SRX

Expand all | Collapse all

SRX1400 - lost "contact" to the SYSIO card in FPC0

Jump to Best Answer
  • 1.  SRX1400 - lost "contact" to the SYSIO card in FPC0

    Posted 09-09-2020 04:01

    Hello all,

     

    we are running two SRX1400 as a cluster.

    After running for quite some time without issues, suddenly the secondary node lost all his network interfaces.

    Checking the cluster hardware it seems that the secondary node has lost its FPC0, or at least the connection to it.

     

    admin@node0> show chassis hardware
    node0:
    --------------------------------------------------------------------------
    Hardware inventory:
    Item Version Part number Serial number Description
    ...
    FPC 0 REV 19 750-031019 XXXXXXXX SRX1k 10GE SYSIO
    PIC 0 BUILTIN BUILTIN 6x 1GE RJ45 3x 1GE SFP 3x 10GE SFP+
    Xcvr 6 REV 02 740-013111 XXXXXXX SFP-T
    Xcvr 7 REV 02 740-013111 XXXXXXX SFP-T
    Xcvr 8 NON-JNPR XXXXXXXXXXX SFP+-10G-SR
    Xcvr 9 NON-JNPR XXXXXXXXXXX SFP+-10G-SR
    ...

    node1:
    --------------------------------------------------------------------------
    Hardware inventory:
    Item Version Part number Serial number Description
    ...
    FPC 0 REV 19 750-031019 YYYYYYYY SRX1k 10GE SYSIO
    PIC 0
    ...

     

    All productive interfaces are located on this FPC0.

     

    In addition to that, the productive redundancy group 1 was running on secondary node at that time and we lost complete connectivity to and through that device.

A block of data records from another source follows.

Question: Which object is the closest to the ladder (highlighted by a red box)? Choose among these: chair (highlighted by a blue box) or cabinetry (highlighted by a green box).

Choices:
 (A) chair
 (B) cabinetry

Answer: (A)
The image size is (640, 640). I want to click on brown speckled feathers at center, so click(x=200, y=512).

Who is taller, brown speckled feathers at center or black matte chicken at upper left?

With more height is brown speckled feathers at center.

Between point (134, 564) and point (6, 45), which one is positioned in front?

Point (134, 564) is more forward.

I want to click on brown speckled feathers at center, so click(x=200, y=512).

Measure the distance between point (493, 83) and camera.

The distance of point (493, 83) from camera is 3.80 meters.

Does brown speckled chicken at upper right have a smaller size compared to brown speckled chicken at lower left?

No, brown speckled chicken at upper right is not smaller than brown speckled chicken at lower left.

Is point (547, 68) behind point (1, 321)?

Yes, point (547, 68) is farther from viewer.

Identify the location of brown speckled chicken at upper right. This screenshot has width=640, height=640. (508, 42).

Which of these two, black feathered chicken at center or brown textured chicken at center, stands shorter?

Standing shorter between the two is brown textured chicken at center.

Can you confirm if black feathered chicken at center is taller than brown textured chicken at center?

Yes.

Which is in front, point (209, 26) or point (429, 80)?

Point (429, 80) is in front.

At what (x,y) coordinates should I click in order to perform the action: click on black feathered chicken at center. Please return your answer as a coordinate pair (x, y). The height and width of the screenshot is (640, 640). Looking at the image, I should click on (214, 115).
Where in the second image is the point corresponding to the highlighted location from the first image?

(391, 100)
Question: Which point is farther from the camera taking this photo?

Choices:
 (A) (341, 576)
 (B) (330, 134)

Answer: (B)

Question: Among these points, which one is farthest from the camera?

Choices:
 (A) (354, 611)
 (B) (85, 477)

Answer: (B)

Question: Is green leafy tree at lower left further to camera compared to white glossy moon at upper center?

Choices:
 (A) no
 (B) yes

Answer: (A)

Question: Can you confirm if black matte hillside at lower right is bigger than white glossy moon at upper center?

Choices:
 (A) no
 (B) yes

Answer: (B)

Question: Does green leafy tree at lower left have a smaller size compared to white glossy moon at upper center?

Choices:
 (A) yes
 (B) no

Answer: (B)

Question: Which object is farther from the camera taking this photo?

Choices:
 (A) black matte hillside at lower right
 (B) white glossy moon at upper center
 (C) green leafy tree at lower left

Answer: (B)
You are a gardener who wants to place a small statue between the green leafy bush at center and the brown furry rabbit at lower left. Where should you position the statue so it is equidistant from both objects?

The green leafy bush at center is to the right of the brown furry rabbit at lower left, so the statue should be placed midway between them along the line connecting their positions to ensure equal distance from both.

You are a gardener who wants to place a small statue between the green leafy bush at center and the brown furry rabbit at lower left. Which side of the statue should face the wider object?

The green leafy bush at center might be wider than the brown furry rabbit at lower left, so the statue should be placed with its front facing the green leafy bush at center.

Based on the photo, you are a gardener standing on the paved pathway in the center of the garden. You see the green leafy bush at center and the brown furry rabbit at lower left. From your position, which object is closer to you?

    Interface monitoring was configured, but it did not execute a failover.
    We had to do a manual failover to get the connections working again.

     

    Currently I am planning a reboot of the secondary node, to see if the system can recognize FPC0 again completely.

    Apart from that, I wonder, why the interface monitoring did not help to do a fail-over? Any hints?

     

    Thanks in advance.

     

    EDIT: Reboot has been done (without re-seating the card). The card has been recognized again; interfaces are listed again and are available again in the system. "Solution accepted" for the hint to "jsrpd might stuck" and the recommended software version.



  • 2.  RE: SRX1400 - lost "contact" to the SYSIO card in FPC0

    Posted 09-09-2020 04:19

    Hello Hermod,

     

    I would suggest to re-seat the SYSIO and if the issue persists again then RMA has to be initiated.

     

    Regarding Interface monitoring, Have you configured the weights properly? i.e. Your configured weight will be decremented with global weight 255 and it has to reach 0 in order to initiate a failover.

     

    Send me the output of user@host> show configuration chassis cluster | display set



  • 3.  RE: SRX1400 - lost "contact" to the SYSIO card in FPC0

    Posted 09-09-2020 04:28

    Thanks for your reply.

    This is the requested output:

     

    set chassis cluster control-link-recovery
    set chassis cluster reth-count 12
    set chassis cluster redundancy-group 1 node 0 priority 200
    set chassis cluster redundancy-group 1 node 1 priority 100
    set chassis cluster redundancy-group 1 preempt
    set chassis cluster redundancy-group 1 interface-monitor xe-0/0/8 weight 255
    set chassis cluster redundancy-group 1 interface-monitor xe-0/0/9 weight 255
    set chassis cluster redundancy-group 1 interface-monitor xe-4/0/8 weight 255
    set chassis cluster redundancy-group 1 interface-monitor xe-4/0/9 weight 255
    set chassis cluster redundancy-group 1 interface-monitor ge-0/0/0 weight 255
    set chassis cluster redundancy-group 1 interface-monitor ge-4/0/0 weight 255
    set chassis cluster redundancy-group 0 node 0 priority 200
    set chassis cluster redundancy-group 0 node 1 priority 100

     

     

     

    Edit2: The xx-4/y/z interfaces are those from the "disappeared" FPC0 on the second node.

     

    Edit1: I had an idea that if interface-monitoring can only work for "existing" interfaces, that could explain why nothing happened. The interfaces disappeared and are not accessible anymore... But my knowledge of SRX isn't that deep... I am only guessing here.



  • 4.  RE: SRX1400 - lost "contact" to the SYSIO card in FPC0
    Best Answer

    Posted 09-09-2020 04:38

    Hi Hermod,

     

    This seems like a strange issue.

     

    Even though the interfaces disappear on the secondary node, the jsrpd should trigger a failover. I have seen this behaviour in older Junos version where the jsrpd might stuck and didn't trigger a failover due to a software bug. 

     

    I would suggest you to stay on the recommended Junos version.